Dear Blue Lobster:
Does Taiwan have crayfish, or Asia, for that matter? If so, what kind?
I'm planning a trip to Asia for a year, will be giving my crays to someone else but plan to carry on the hobby if they have crays there. I'd bring the crays along but of course that wouldn't be allowed.
I'd heard they have "the dragon cray", sixteen inches in length, three-clawed, spiked tail and firy red. But I'm not sure if this is just a myth.
Dear Gentle Sir:
Asia is home to a wide variety of cray species, most of which have yet to be scientifically described but are incredibly diverse and, in some cases, unlike any other species in the world.
Japan's national invertebrate is Cambaroides japonicus, the Japanese Crayfish. Usually an unassuming greenish-brown, it only reaches four centimeters in length and is one of the quicker crayfish in the world. It is closely related to Korea's own national invertebrate, Cambaroides similis, the Korean Crayfish.
Also in Japan was Ebirah, an ancient lobster relative that reached lengths of six meters and tooled around the shallows in search of beached marine life. It's theorized that it could use sound to stun prey underwater, but without a completely intact carapace this remains unknown. It also inspired Godzilla's foe in ゴジラ・エビラ・モスラ 南海の大決闘 (1966).
Taiwan, sadly, is without native cray species. The Rusty Crayfish (Orconectes rusticus) and the Signal Cray (Pacifastacus leniusculus) have both infested Taiwanese waters in what is thought to be an attempt by the People's Republic of China to weaken the tiny island nation's ecology. One can find shops and cafes offering steamed, boiled, or fried 小龍蝦 (soei leng-hei, or "little lobsters") all over cosmopolitan Taiwan.
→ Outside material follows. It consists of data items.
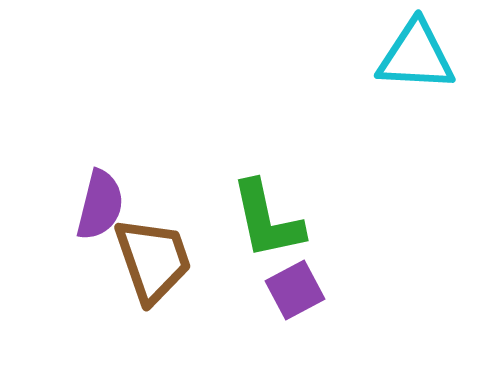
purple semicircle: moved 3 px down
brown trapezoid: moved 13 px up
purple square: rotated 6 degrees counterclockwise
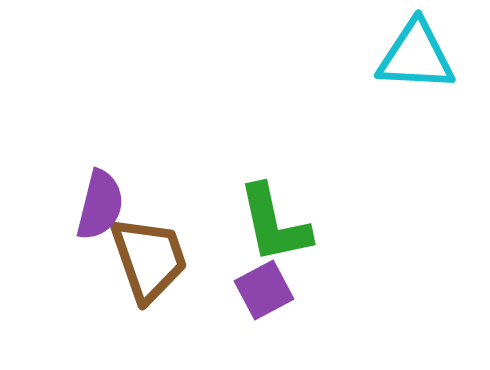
green L-shape: moved 7 px right, 4 px down
brown trapezoid: moved 4 px left, 1 px up
purple square: moved 31 px left
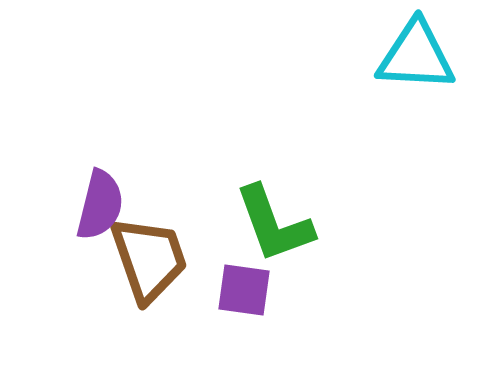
green L-shape: rotated 8 degrees counterclockwise
purple square: moved 20 px left; rotated 36 degrees clockwise
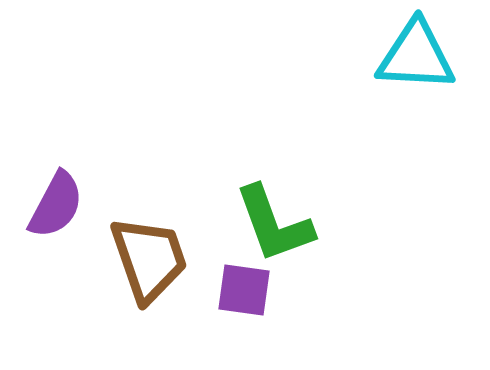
purple semicircle: moved 44 px left; rotated 14 degrees clockwise
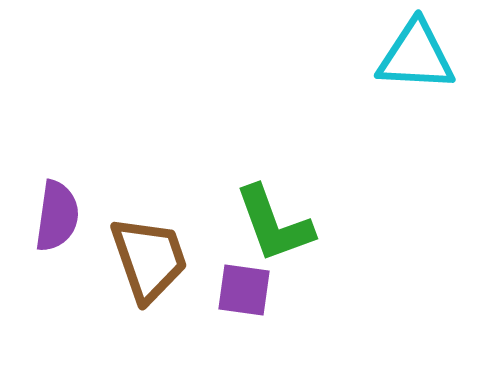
purple semicircle: moved 1 px right, 11 px down; rotated 20 degrees counterclockwise
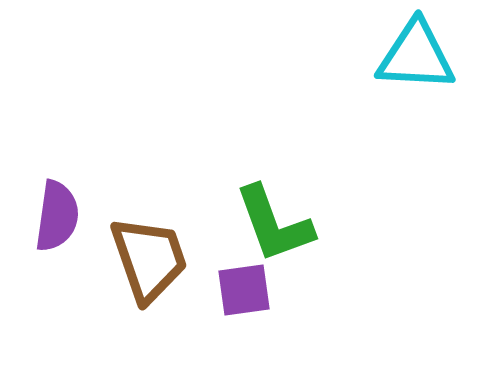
purple square: rotated 16 degrees counterclockwise
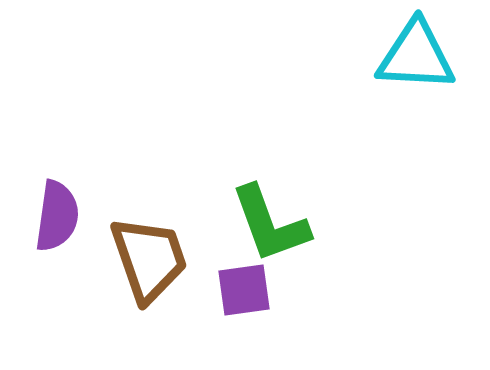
green L-shape: moved 4 px left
The Dragon Cray is an unidentified member of the Cambroides genus that lives in the warm rivers and lakes of southern Chine and reaches up to sixteen inches in length. It is bright red and during its mating phase it shows bright blue mottling along its carapace and claws. Allusions to a pointed tale are probably incidental descriptions of the cray folding its tail-fins, while the third claw is completely mythical but has parallels seen in Chinese mythology.
The PRC has strict policies regarding even the study of native cray and crustacean species and a so-called Bamboo Curtain has fallen, making scientific cooperation with Chinese institutions strained. If visiting China, don't expect observation of the Dragon Cray or any other species.
Have a great trip otherwise, and bring back some pictures to share with us!